## What needs to be done
Repeat each entry exactly. Drop every image.

## Entries shown
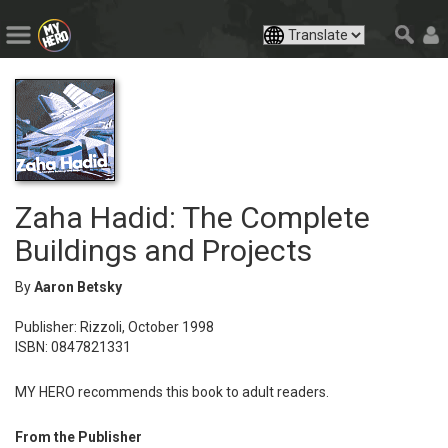
Zaha Hadid: The Complete
Buildings and Projects
By
Aaron Betsky
Publisher: Rizzoli, October 1998
ISBN: 0847821331
MY HERO recommends this book to adult readers.
From the Publisher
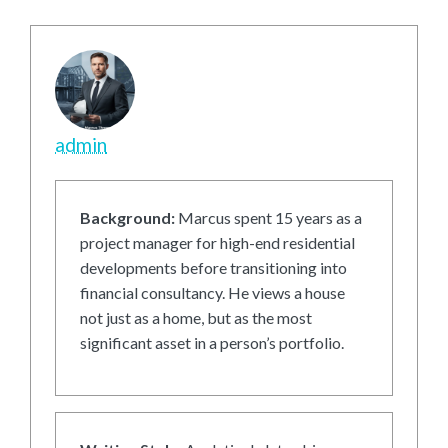
admin
Background:
Marcus spent 15 years as a
project manager for high-end residential
developments before transitioning into
financial consultancy. He views a house
not just as a home, but as the most
significant asset in a person’s portfolio.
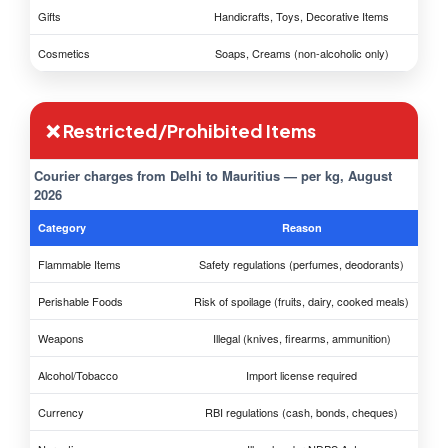
Gifts
Handicrafts, Toys, Decorative Items
Cosmetics
Soaps, Creams (non-alcoholic only)
❌ Restricted/Prohibited Items
Courier charges from Delhi to Mauritius — per kg, August
2026
Category
Reason
Flammable Items
Safety regulations (perfumes, deodorants)
Perishable Foods
Risk of spoilage (fruits, dairy, cooked meals)
Weapons
Illegal (knives, firearms, ammunition)
Alcohol/Tobacco
Import license required
Currency
RBI regulations (cash, bonds, cheques)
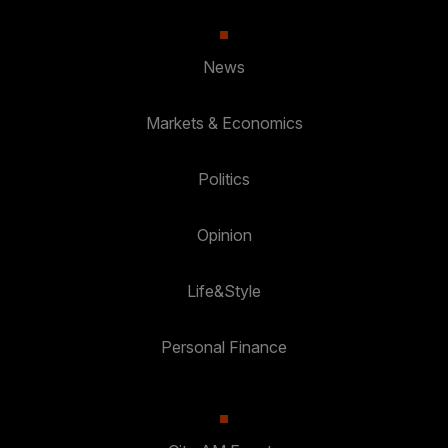
News
Markets & Economics
Politics
Opinion
Life&Style
Personal Finance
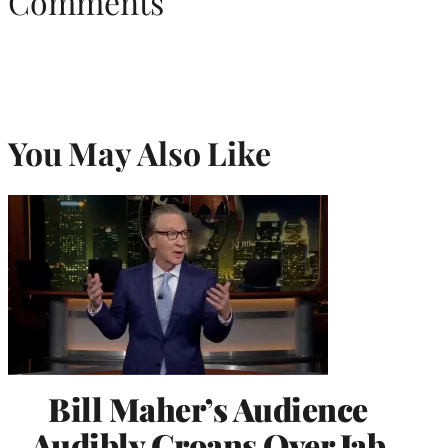
Comments
You May Also Like
Bill Maher’s Audience
Audibly Groans Over Jab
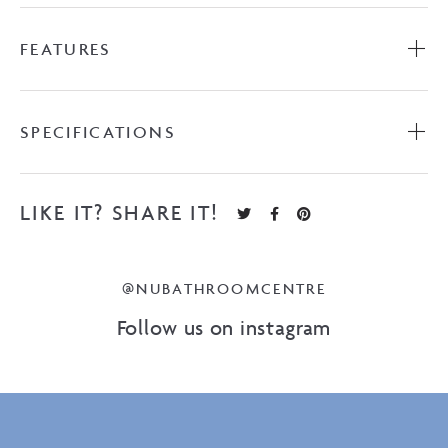
FEATURES
SPECIFICATIONS
LIKE IT? SHARE IT!
@NUBATHROOMCENTRE
Follow us on instagram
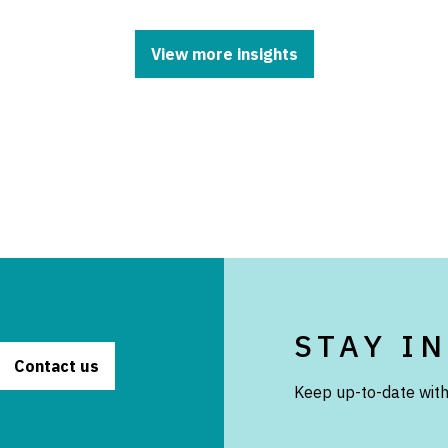
View more insights
STAY I
Contact us
Keep up-to-date with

## Exercise solution
Zaha Hadid: The Complete
Buildings and Projects
By
Aaron Betsky
Publisher: Rizzoli, October 1998
ISBN: 0847821331
MY HERO recommends this book to adult readers.
From the Publisher
admin
Background:
Marcus spent 15 years as a
project manager for high-end residential
developments before transitioning into
financial consultancy. He views a house
not just as a home, but as the most
significant asset in a person’s portfolio.
Gifts
Handicrafts, Toys, Decorative Items
Cosmetics
Soaps, Creams (non-alcoholic only)
❌ Restricted/Prohibited Items
Courier charges from Delhi to Mauritius — per kg, August
2026
Category
Reason
Flammable Items
Safety regulations (perfumes, deodorants)
Perishable Foods
Risk of spoilage (fruits, dairy, cooked meals)
Weapons
Illegal (knives, firearms, ammunition)
Alcohol/Tobacco
Import license required
Currency
RBI regulations (cash, bonds, cheques)
News
Markets & Economics
Politics
Opinion
Life&Style
Personal Finance
Comments
You May Also Like
Bill Maher’s Audience
Audibly Groans Over Jab
FEATURES
SPECIFICATIONS
LIKE IT? SHARE IT!
@NUBATHROOMCENTRE
Follow us on instagram
View more insights
STAY I
Contact us
Keep up-to-date with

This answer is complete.